Why did you choose to work with your sculptures that are currently on display at The Joule?
For me, it’s really arbitrary, almost just by chance. When we find a cool statue, we’ll make a piece with it. If we don’t find a cool statue I’ll sculpt one and we’ll make it that way, and then we adorn it with whatever kind of perishable items we think look good. But I’m never like, “This piece from art history, let’s violate that moment. Let’s play off that somehow.”
I don’t necessarily see the fruit on those statues as a violation.
I kind of do. I think of it as a soft graffiti. Like a pie-in-the-face kind of vibe. In fact, the origin of this body of work came from everyday items. I thought a broken-down, rusted washing machine with a fresh strawberry on it would be a very compelling image.

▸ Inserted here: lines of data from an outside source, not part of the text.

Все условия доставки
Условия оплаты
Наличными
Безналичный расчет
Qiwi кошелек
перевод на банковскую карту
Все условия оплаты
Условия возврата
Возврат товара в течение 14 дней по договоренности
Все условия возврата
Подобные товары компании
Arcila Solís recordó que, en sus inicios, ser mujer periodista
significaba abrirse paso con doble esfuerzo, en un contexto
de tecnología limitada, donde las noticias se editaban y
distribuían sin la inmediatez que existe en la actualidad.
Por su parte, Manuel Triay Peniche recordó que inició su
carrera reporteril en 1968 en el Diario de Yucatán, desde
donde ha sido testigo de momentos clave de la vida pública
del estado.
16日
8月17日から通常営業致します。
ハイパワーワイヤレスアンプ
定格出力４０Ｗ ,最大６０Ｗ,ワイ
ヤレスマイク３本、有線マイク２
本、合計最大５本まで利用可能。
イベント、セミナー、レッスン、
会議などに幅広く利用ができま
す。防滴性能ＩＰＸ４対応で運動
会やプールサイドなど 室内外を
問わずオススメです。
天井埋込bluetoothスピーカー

And so I was pursuing this body of work in that way, and I wanted people to feel it more with their bodies and have more of a connection to themselves. So to me, the broken-down object doesn’t matter. I almost don’t even think about it.
Whether it’s a sculpture or a washing machine, you mean?

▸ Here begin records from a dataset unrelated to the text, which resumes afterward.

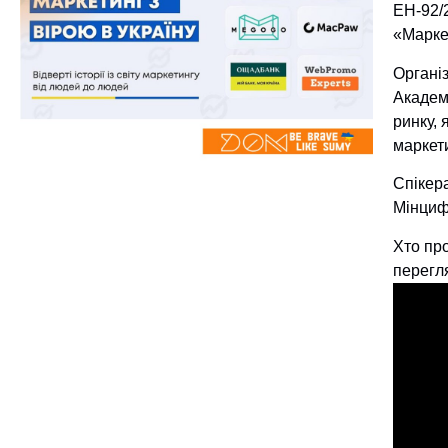
ЕН-92/
«Маркет
Органі
Академі
ринку, 
маркети
Спікер
Мінциф
Хто про
перегл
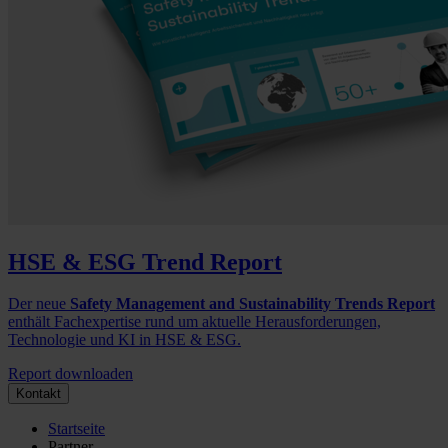
HSE & ESG Trend Report
Der neue
Safety Management and Sustainability Trends Report
enthält Fachexpertise rund um aktuelle Herausforderungen,
Technologie und KI in HSE & ESG.
Report downloaden
Kontakt
Startseite
Partner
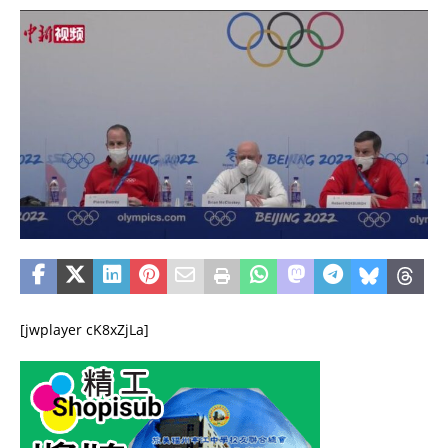
[jwplayer cK8xZjLa]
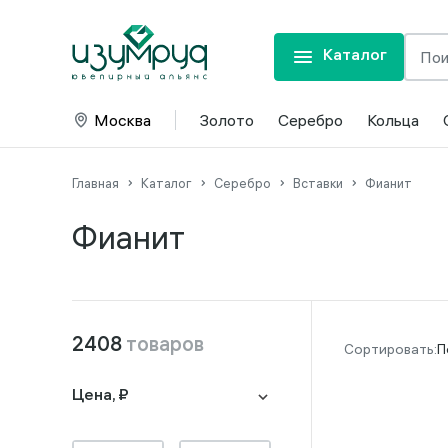
Каталог
Москва
Золото
Серебро
Кольца
Главная
Каталог
Серебро
Вставки
Фианит
Фианит
2408
товаров
П
Цена, ₽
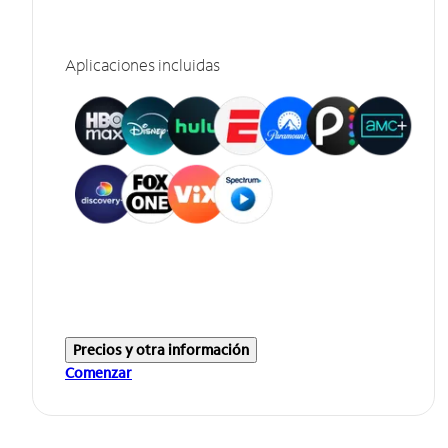
Aplicaciones incluidas
Precios y otra información
Comenzar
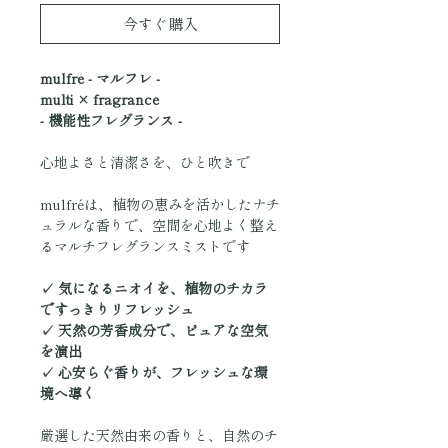
今すぐ購入
mulfré - マルフレ -
multi × fragrance
- 機能性フレグランス -
心地よさと清潔さを、ひと吹きで
mulfréは、植物の恵みを活かしたナチ
ュラルな香りで、空間を心地よく整え
るマルチフレグランスミストです
✓ 気になるニオイを、植物のチカラ
ですっきりリフレッシュ
✓ 天然の芳香成分で、ピュアな空気
を演出
✓ 心安らぐ香りが、フレッシュな環
境へ導く
厳選した天然由来の香りと、自然のチ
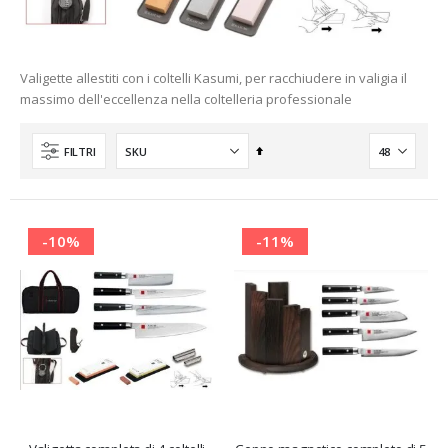
Valigette allestiti con i coltelli Kasumi, per racchiudere in valigia il
massimo dell'eccellenza nella coltelleria professionale
Imposta
FILTRI
la
direzione
decrescente
-10%
-11%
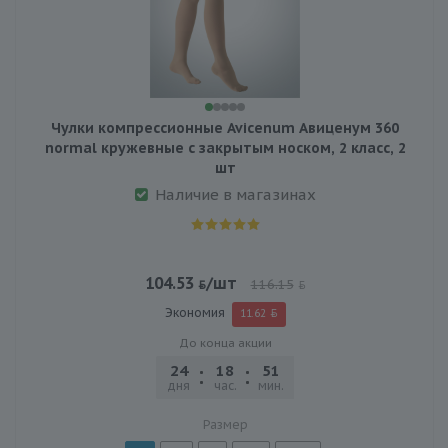
Чулки компрессионные Avicenum Авиценум 360
normal кружевные с закрытым носком, 2 класс, 2
шт
Наличие в магазинах
104.53
/шт
116.15
Экономия
11.62
До конца акции
24
18
51
24
дня
час.
мин.
сек.
Размер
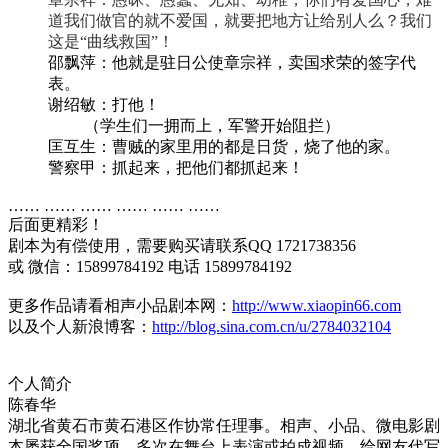
道我们做官的就不爱国，就要把地方让给别人么？
我们
这是
“曲线救国”！
邵飘萍
：他就是驻日公使章宗祥，卖国求荣的签字代
表。
谢绍敏：打他！
（学生们一拥而上，军警开始阻拦）
匡互生：曹贼的家里用的都是日货，烧了他的家。
警察甲：抓起来，把他们都抓起来！
…… …… …… …… …… ……
后面更精彩！
剧本为有偿使用，需要购买请联系QQ 1721738356
或 微信：15899784192 电话 15899784192
更多作品请看相声小品剧本网：
http://www.xiaopin66.com
以及个人新浪博客：
http://blog.sina.com.cn/u/2784032104
个人简介
陈春华
湖北省黄石市黄石港区作协常任理事。相声、小品、微电影剧
本屡获全国奖项，多次在舞台上表演或拍成视频，给网友代写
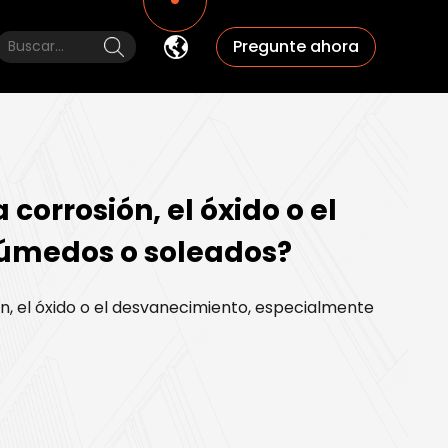
Pregunte ahora
 corrosión, el óxido o el
úmedos o soleados?
ión, el óxido o el desvanecimiento, especialmente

Yeah. I think maybe next year it will be a washing machine. I think we’ll eventually do a broken-down car door. It’s a thing that worked, and now it doesn’t. Or a thing that had value and now doesn’t.
How much do you think about value in terms of your own stuff? Do you value value at all?
You mean the price? Yeah, of course. In terms of commercial value, the more money I make, the more attention the work gets and the more ability I have to make better, bigger work. So that’s super clear. I mean, that’s kind of a Jeff Koonsian rationale of high prices, and I think he’s right, actually. I believe in that. I think artists should be making lots of money, because these things should be treated as valuable objects. And if we want to care for them and treat them as valuable objects, they need to actually have value. So yeah, I want those prices to be as high as the market can sustain them.
Are you making anything new?
We’re making a sculpture for Frieze Art Fair that is of a lion—a broken-down lion. I think it’s an old Assyrian lion that I found at the Met. I doubled it in size and added some other details to it, just to make it a little more interesting. And so we’re casting that in a new cast stone material that we’ve never worked with before. We’re always looking for better and new material to work with, something that emulates what we want the end result to look like.
What do you want the end result to look like for that one?
We want it to look like a kind of limestone, so we’re actually using limestone powders and concrete, and we’re trying to keep as close to the desired materials as possible. I think it’s going to be sick.
This interview has been condensed and edited for clarity.